とりあえず、エルハシアに着いたら、骨の姿を隠せる様な装備を整えよう。胴体の部分は『女神アルテナの鎧』で良いとして、腕から肘そして手の甲の部分に下半身。プレートアーマーみたいな形にするのが良いかもしれない。そして何より……顔。これは鉄仮面みたいな兜を買うのがいい。とにかく。この状態では町に入れない。大騒ぎになっちゃうもんねぇ……

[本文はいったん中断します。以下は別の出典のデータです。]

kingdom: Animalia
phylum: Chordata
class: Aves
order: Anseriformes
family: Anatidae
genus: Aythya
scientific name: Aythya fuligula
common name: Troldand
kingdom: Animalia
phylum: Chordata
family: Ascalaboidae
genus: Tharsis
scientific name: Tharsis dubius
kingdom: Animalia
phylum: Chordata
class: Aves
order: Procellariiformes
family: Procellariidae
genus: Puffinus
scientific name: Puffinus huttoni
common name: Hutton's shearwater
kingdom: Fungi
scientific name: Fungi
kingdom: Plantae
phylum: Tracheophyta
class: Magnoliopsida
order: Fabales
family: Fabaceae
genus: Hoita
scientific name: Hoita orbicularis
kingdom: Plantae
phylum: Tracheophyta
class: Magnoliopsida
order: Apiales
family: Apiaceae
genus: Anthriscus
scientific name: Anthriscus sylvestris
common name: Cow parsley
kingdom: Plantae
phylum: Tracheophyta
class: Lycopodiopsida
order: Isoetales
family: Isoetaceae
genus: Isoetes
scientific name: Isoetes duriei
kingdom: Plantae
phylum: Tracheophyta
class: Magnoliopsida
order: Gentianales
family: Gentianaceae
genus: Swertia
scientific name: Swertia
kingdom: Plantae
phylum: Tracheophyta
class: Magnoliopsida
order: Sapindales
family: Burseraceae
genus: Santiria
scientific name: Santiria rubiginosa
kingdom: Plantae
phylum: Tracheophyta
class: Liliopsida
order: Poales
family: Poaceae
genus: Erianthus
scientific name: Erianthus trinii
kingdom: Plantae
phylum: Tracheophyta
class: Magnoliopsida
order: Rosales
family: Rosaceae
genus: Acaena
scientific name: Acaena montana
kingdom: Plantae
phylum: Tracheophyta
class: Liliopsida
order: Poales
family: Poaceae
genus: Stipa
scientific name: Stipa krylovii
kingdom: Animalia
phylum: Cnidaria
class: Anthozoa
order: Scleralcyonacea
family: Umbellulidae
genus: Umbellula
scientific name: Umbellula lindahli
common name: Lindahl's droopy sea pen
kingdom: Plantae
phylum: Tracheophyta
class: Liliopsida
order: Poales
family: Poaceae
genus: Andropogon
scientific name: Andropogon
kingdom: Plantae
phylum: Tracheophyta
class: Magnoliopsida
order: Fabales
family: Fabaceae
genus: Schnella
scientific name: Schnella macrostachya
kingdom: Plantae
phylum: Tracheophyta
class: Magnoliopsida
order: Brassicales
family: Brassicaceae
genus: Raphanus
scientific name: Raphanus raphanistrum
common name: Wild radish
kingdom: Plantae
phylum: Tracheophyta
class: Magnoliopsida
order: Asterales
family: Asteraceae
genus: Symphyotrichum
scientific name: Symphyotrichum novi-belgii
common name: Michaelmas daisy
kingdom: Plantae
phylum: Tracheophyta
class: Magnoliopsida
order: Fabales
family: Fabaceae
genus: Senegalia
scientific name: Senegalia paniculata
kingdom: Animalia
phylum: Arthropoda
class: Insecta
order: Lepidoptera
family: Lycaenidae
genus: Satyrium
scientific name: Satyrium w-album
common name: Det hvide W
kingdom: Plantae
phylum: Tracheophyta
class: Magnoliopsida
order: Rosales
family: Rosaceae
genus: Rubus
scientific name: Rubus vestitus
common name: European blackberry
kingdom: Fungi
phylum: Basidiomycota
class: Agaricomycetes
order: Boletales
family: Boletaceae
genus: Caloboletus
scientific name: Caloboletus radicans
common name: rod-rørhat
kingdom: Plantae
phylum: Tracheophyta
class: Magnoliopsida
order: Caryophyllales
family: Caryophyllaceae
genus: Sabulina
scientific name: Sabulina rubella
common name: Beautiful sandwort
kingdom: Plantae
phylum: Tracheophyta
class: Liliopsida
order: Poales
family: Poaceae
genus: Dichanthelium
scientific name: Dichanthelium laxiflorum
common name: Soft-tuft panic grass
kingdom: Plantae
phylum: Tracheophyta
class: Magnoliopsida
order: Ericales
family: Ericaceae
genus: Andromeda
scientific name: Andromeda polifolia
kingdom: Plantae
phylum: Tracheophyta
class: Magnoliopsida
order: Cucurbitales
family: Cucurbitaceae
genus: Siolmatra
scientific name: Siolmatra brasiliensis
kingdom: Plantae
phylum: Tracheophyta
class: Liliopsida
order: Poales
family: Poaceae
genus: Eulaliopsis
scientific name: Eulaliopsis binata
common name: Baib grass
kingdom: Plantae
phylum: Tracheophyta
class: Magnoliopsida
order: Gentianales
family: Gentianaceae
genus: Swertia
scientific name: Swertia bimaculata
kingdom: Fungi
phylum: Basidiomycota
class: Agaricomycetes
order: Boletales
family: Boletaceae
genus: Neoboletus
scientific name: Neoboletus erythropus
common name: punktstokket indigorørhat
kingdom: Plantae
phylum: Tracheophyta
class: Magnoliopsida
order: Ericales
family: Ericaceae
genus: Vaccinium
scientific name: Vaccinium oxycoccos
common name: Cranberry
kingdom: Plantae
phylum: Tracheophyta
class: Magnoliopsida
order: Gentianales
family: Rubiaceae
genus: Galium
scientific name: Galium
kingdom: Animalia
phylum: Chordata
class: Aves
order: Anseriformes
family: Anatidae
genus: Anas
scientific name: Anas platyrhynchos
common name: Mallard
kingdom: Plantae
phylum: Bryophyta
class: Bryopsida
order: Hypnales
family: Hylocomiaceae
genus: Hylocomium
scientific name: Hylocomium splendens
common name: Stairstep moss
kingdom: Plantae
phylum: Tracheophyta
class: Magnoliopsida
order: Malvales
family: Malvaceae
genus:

そんな事を思いながら、俺はわずかに背後に立つこの暁色のスケルトンに目をむける。
しかし……できる事ならバグリーのオッサンなんかが居てくれると良いんだけどな。
エルハシアの武器屋ってロクな装備がないんだよな……本当にこればかりはいつも困ってる。
後は……彼をどうやって紹介していくか、だ。
『仲間』となったからにはこれからずっと一緒にいると言う事だ。
エリックはきっと大丈夫だとして……リーシアやダリア、孤児院の子供達にどのように伝えるか……うーん。悩みがいっぱい。
まぁ、一つ一つやっていくしかないよねぇ……
そんな事を思いながら俺は小さく溜息をつくのであった。